Monday, August 23, 2010

Fielding Culbreth...Is That A Chip on Your Shoulder?

Say Fielding, every fourth day it's your turn to call balls and strikes, correct? Does this work for you? I mean you get treated well being that you are representing the Major Leagues of Baseball, albeit as an umpire, right?

Judging by your efforts on Sunday, August 22, 2010 at St. Louis, I'd say you were disinterested at best.

The sporadic strike zone you allowed for Barry Zito and the favorable one you provided for a St. Louis Cardinal rookie was in a word: sickening.

The San Francisco Giants pitching staff has had only 2 wins from its starters in the past 16 games and I think the fact that some umpires are inconsistent with the strike zone has a lot to do with it.

Sure, the pitcher has to adjust. But if that means having to throw pitches over the middle of the plate he may as well ask the batter where he wants the pitch thrown. When the umpire exhibits a poor judgment of what a strike is then it is the umpires who need make the adjustments. Someone up in the Replay Booth needs to taser the ump with a tweet that he's off the mark and the game itself is suffering because of it.

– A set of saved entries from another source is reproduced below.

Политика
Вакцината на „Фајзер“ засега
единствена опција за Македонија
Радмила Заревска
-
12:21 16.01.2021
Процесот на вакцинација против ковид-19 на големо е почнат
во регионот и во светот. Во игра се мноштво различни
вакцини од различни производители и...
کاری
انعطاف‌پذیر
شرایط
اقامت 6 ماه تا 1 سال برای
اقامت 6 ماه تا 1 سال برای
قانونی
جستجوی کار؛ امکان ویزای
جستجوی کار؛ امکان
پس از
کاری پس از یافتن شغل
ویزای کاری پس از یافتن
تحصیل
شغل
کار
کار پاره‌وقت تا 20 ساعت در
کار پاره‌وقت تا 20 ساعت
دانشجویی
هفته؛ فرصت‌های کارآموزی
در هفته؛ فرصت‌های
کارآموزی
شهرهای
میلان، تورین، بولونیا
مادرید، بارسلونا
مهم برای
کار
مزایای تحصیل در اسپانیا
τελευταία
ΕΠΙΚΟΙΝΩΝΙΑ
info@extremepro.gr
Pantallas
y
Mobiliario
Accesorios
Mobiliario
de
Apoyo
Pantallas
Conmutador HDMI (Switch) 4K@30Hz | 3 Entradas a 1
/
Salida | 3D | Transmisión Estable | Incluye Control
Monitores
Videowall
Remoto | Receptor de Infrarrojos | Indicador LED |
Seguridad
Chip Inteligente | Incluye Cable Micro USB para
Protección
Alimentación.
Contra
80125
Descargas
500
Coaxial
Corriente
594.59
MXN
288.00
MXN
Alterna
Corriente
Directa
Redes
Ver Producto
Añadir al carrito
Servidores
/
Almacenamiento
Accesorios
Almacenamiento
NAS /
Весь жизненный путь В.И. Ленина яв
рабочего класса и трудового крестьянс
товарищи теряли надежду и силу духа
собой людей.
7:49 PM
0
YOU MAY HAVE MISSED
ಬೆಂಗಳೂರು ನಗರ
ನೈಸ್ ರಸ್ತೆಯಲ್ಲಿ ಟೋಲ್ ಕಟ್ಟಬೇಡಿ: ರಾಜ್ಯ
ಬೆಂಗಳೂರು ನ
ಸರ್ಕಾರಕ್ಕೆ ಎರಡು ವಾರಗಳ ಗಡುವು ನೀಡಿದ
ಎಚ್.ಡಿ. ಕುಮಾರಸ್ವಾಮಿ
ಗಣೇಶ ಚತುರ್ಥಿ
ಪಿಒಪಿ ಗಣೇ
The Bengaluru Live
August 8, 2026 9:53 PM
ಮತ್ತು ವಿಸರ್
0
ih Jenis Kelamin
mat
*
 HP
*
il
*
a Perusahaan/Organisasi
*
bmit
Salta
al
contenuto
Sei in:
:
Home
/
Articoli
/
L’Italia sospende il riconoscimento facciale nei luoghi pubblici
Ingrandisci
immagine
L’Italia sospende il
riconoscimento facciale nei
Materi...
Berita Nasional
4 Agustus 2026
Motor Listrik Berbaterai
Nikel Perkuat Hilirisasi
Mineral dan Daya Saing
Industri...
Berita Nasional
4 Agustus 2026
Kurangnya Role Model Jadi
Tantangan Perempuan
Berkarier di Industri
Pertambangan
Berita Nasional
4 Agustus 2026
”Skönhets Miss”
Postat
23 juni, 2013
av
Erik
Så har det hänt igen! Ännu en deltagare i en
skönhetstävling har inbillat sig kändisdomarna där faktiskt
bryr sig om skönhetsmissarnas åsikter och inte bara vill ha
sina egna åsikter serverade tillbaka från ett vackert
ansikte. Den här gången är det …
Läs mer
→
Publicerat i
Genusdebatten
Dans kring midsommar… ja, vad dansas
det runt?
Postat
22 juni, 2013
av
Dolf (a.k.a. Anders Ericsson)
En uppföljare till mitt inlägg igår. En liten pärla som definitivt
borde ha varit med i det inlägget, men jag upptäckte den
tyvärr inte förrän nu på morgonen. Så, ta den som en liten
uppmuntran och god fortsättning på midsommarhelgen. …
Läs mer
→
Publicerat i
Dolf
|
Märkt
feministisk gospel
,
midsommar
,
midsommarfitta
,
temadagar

The umpires are arbiters of the text inside the rulebooks. They must and shall aways adhere to these rules. The umpire is the person who knows the full-intent and meaning of these rules. It's not open to interpretation. If it is the umpire who needs an interpretation of the rules, he is NOT doing his job.

These "chips on their shoulders" in blue have the attitude that they are the law. Fu-get-about da rulesbook! I am the law. That attitude is as old and stale as the calorically-challenged-umpire's breath.

This is why we need Instant Replay. The same way You Tube has invaded our privacy, a constant camera angle on the "Chips'" work behind the plate will show those (whose job it is to review the umpire) just how consistent that particular "Chip" is and if the umpire gives a half-hearted effort, for whatever reason, it'll be duly noted by the person reviewing his performance.

It has been long overdue that all sports use the technology to get the calls right and not give the officials unlimited power in how they choose to interpret rules. I am the first one to say I'd rather have a human do it but if the human is stubborn and appears to be ad-libbing something that has a distinguished rule assigned to it then that person needs to be replaced.

If you don't want to follow the rules and do what you were hired to do, you no longer do that job.

Of course, like with everything else, not everybody is guilty of this half-hearted effort. We just need to weed out the ones whose consistency leaves something to be desired.

Umpires have set the bar very high for their profession. They don't need attitudes in need of adjustment or chips on their shoulders to lower the bar. They are there to see to it that the rules are followed and no one is getting an unfair advantage. By no means can we accept that it is the umpires whose bad judgment and questionable behavior is what's providing the unfair advantage.